In Sisyphus’ bakens is na te slaan hoe de gulzige leeswolf, op weg naar Librisinstuif
2008, de genomineerde Koen Peeters publiekelijk schoffeerde. Door op de televisie te blaten dat hij diens Grote Europese roman niet door zijn strot had weten te wringen wegens te ontregelend, te ongewoon, te moeilijk, en dat hij het boek niet ‘in zijn geheel’ had ‘uit’ gelezen.
Wat, als hij aan tafel naast Koen Peeters was terechtgekomen? Of godbewaarme naast mij, ook genomineerd, gesteld ik zou hebben meegegeten? Dan had hij mogen verduidelijken wat hij op de televisie ook nog met groot ingebeeld kennersgezag had staan uitboeren, te weten dat hij (mede namens Els) 2008 maar een mager literair jaar had gevonden.
Laat je recensies eens lezen, gitarist.
Nee dus, hij leest ‘al’ die boeken niet helemaal uit. Ook in 2009 verklaarde hij in hetzelfde interview:
‘Dit jaar heb ik één boek niet uitgekregen: Koetsier herfst van Charlotte Mutsaers. Na 176 pagina’s heb ik de handdoek in de ring gegooid.’
Sport. Spel. Bokswedstrijd.
Nu telt Mutsaers’ roman 462 pagina’s, zodat de excellente recensent er pakweg slechts 1/3 van onder ogen heeft gehad (wat iets anders is dan ‘gelezen’). Gooit de kreeft weg zonder er alles van te hebben gesavoureerd, – zo heeft Mutsaers haar kreeftenboek nu ook weer niet bedoeld.
Wat, als hij aan tafel naast Charlotte Mutsaers was terechtgekomen?
En wat, in 2006, als de organisatie hem naast Lodewijk H. Wiener had neergepoot?
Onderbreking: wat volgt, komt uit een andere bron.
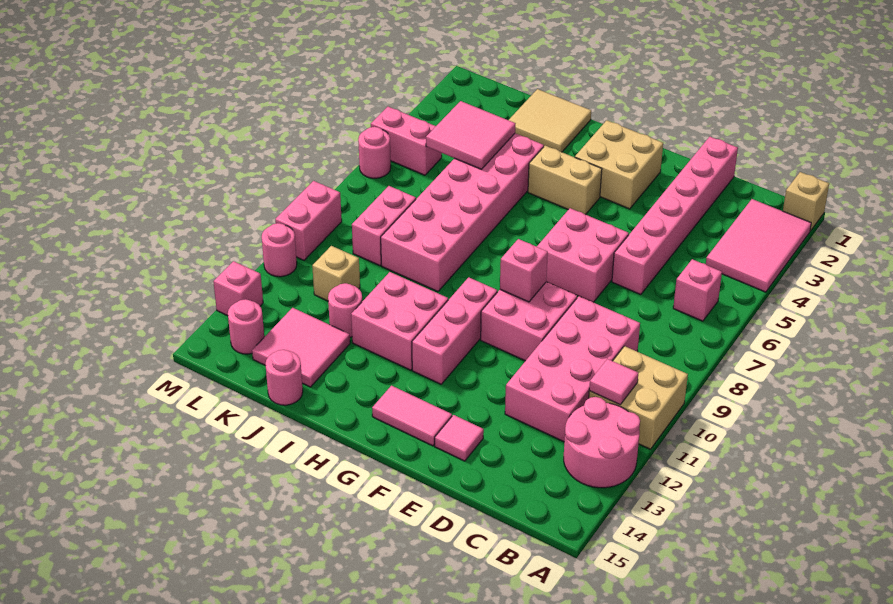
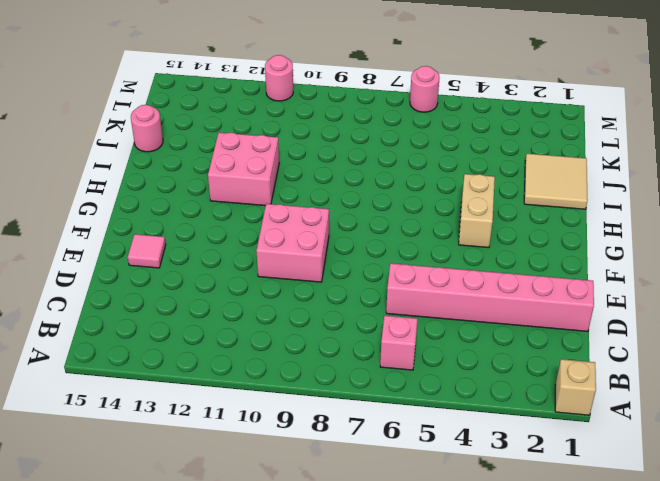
none -> pink tile A2:B4 level 1
none -> tan brick A10:B11 level 1
none -> pink round brick A12:B13 level 1
none -> pink brick C9:D12 level 1

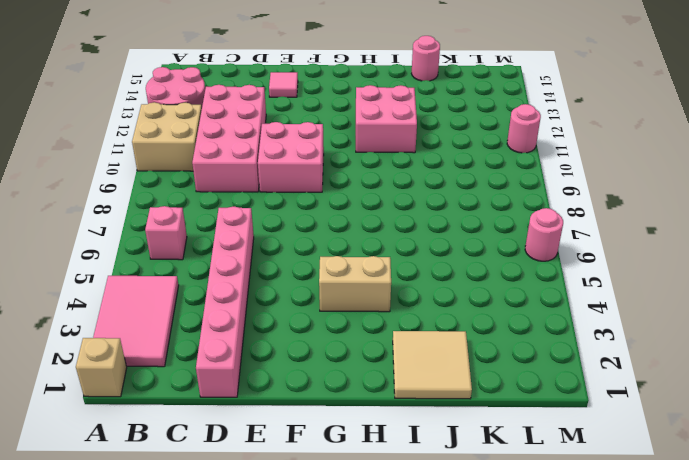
none -> pink brick E6:F7 level 1
none -> tan brick F2:G3 level 1
none -> pink tile F14:G14 level 1
none -> pink brick G10:G12 level 1

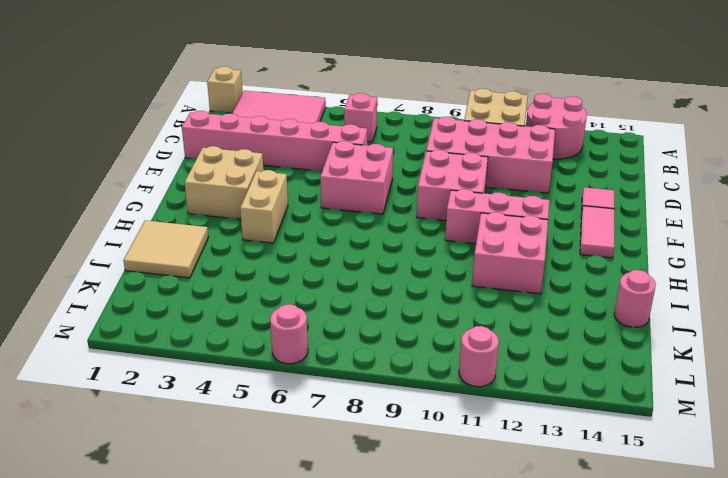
none -> pink brick I4:J9 level 1
none -> pink round brick J12 level 1
none -> pink tile J13:K14 level 1
none -> pink brick K8:K9 level 1

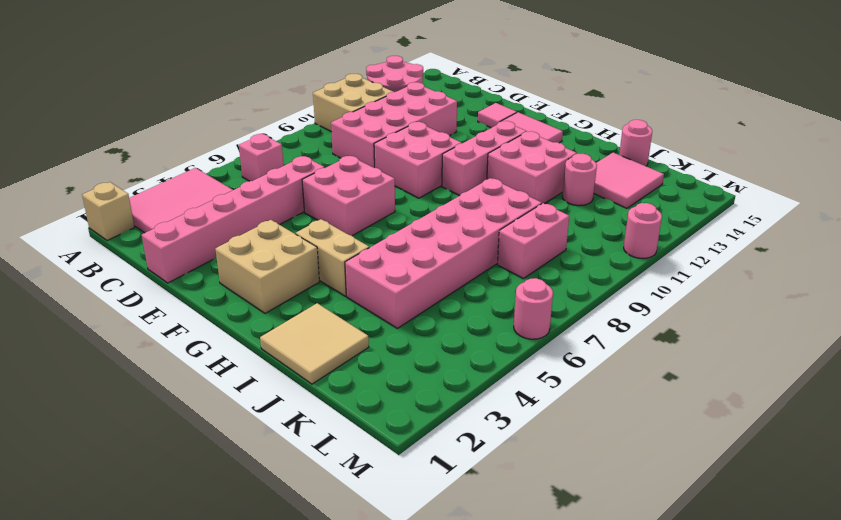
none -> tan brick K11 level 1
none -> pink brick L5:M5 level 1
none -> pink round brick L14 level 1
none -> pink brick M9:M10 level 1

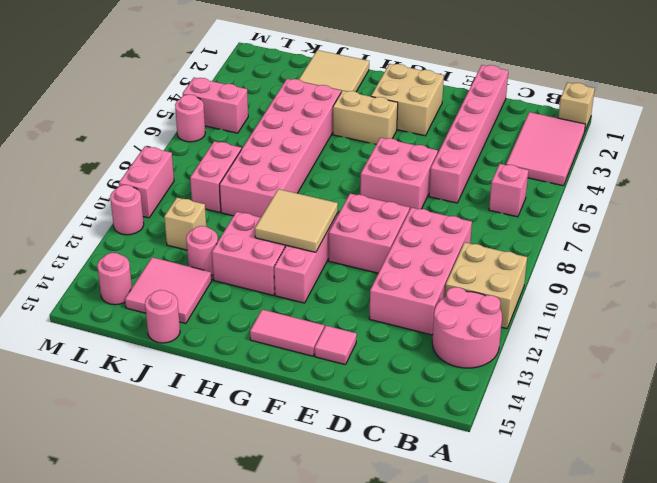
tan tile G10:H11 level 2 -> none
none -> pink brick M13 level 1
none -> pink tile B11 level 2
none -> pink brick F9 level 2
none -> pink tile J4:K5 level 2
Eerder dit jaar schreef Wiener mij:
‘Voor de Librisprijs was mijn boek De verering van Quirina T. genomineerd voor de “shortlist”. Bij de plechtigheid in het Amstel Hotel was de heer Plasterk ook aanwezig, alsmede mijn redacteur Erna Staal. De heer Plasterk liet zich daarbij ontvallen dat hij het boek van L.H. Wiener nog (!) niet gelezen had, om na de toekenning van de prijs als officieel commentaar op te merken dat zijns inziens de prijs terecht aan Arnon Granberg was toegekend, waarna Erna hem zowat aanvloog onder het uitroepen van de volgende woorden: “Hoe kunt u dat nu zeggen, als u Wiener niet eens gelezen heeft!” Het verontschuldigende commentaar van de heer Plasterk op dat verwijt was vervolgens: “Tja, maar mag ik dan ter verdediging aanvoeren dat mijn vrouw alle boeken wel gelezen heeft.”’
Wiener: ‘Tja, zo gaan die dingen, waarschijnlijk praten meneer en mevrouw Plasterk vaak over de boeken die de ander niet gelezen heeft. Je weet het niet.’
Nu spoedig te verwachten: Els in de Librisjury!
Plasterk de gretige lezer: protserig mager haantje, dat nog niet weet dat hij morgen een plumeau is.